The PPSR was not a reliable guide to the security interests in the company’s plant and equipment because of the level of generality of the registrations and the existence of many transitional security interests that were not registered.
After further correspondence with secured creditors and newspaper advertisements calling for claims, the administrators identified approximately $2 million of assets belonging to third parties. There were 3684 items of plant and equipment that were unclaimed. This represented 77% of the total number of items of plant and equipment identified by the administrators.
The problem for the administrators was that the cost of storing and maintaining this unclaimed plant and equipment was prohibitive. They formed the view that it would be in the best interests of the companies and their creditors for the unclaimed plant and equipment to be sold as soon as possible.
The administrators applied to the Federal Court under section 447D of the Corporations Act 2001 (Cth) for directions authorising them to advertise unclaimed plant and equipment in the national newspaper for sale in on-line auctions. They proposed to hold the proceeds of sale in escrow for three months and to write to all known creditors advising them of the sales and their rights to claim their share of the proceeds held in escrow. After the three month period, they proposed to apply the proceeds of sale in the ordinary course of the administration of the companies.

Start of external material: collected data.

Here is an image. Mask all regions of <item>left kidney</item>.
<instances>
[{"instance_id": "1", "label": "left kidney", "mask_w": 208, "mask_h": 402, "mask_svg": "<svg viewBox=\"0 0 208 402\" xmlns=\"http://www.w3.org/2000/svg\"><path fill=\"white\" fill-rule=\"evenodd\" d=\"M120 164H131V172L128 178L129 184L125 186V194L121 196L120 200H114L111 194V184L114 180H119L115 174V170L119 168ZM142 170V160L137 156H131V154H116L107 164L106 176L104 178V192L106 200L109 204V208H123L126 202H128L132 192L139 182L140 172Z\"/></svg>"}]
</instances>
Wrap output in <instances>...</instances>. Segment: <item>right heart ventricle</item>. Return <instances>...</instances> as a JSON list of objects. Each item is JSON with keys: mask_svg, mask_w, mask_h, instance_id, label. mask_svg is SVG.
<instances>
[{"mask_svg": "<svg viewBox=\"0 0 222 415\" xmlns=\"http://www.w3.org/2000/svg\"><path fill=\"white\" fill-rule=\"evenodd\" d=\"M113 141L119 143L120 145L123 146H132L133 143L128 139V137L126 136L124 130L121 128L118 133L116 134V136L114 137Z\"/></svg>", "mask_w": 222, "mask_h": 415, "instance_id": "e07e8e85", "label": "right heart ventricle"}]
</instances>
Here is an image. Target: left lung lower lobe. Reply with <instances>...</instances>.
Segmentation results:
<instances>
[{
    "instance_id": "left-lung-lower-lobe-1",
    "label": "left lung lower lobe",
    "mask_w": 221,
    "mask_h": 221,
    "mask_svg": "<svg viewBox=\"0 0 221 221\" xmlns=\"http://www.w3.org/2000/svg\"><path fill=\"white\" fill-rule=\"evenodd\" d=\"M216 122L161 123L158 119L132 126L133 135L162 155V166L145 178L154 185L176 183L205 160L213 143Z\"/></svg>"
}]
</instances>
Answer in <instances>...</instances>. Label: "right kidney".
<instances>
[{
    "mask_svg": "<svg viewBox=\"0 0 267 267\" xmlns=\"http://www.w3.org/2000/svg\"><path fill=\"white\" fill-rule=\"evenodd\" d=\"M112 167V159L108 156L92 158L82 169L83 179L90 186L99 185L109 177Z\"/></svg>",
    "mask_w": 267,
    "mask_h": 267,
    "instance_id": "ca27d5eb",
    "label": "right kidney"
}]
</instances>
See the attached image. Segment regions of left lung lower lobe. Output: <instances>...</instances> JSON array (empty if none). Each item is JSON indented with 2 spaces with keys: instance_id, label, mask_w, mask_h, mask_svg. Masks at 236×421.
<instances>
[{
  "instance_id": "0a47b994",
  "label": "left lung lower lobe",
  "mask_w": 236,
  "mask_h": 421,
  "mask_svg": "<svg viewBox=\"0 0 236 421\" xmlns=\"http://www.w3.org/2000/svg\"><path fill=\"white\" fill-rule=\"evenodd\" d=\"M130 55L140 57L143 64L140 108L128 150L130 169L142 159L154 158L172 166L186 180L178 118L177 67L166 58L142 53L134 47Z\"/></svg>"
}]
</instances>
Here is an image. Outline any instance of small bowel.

In effect, this would mean that any unclaimed proceeds would be paid to the security trustee representing the syndicate that comprised the Hastie Group’s major financiers.
The Court granted these directions because of the genuine and substantial difficulties that the administrators faced in identifying the plant and equipment that might be subject to a security interest and other claims and the administrators’ efforts to clarify the position as best they could. The Court also made a confidentiality order in relation to the valuation material presented to the Court in order to maximise the chance of achieving the highest sale price possible for the plant and equipment.
Lavan Legal comment
Given the current difficulties with the PPSR it will often be difficult for administrators, liquidators or receivers to determine who owns plant and equipment in the possession of the company. Carson, Re Hastie Group Ltd (No.3)  FCA 719 shows how receivers can overcome these problems by taking all reasonable steps to identify the true owners or the secured parties and then applying to the court for directions under section 447D. Liquidators and receivers could make a similar application under section 479(3) and section 424 respectively. Not only will the court look kindly upon such applications, it may be persuaded to make a confidentiality order to prevent disclosure of sensitive valuation material.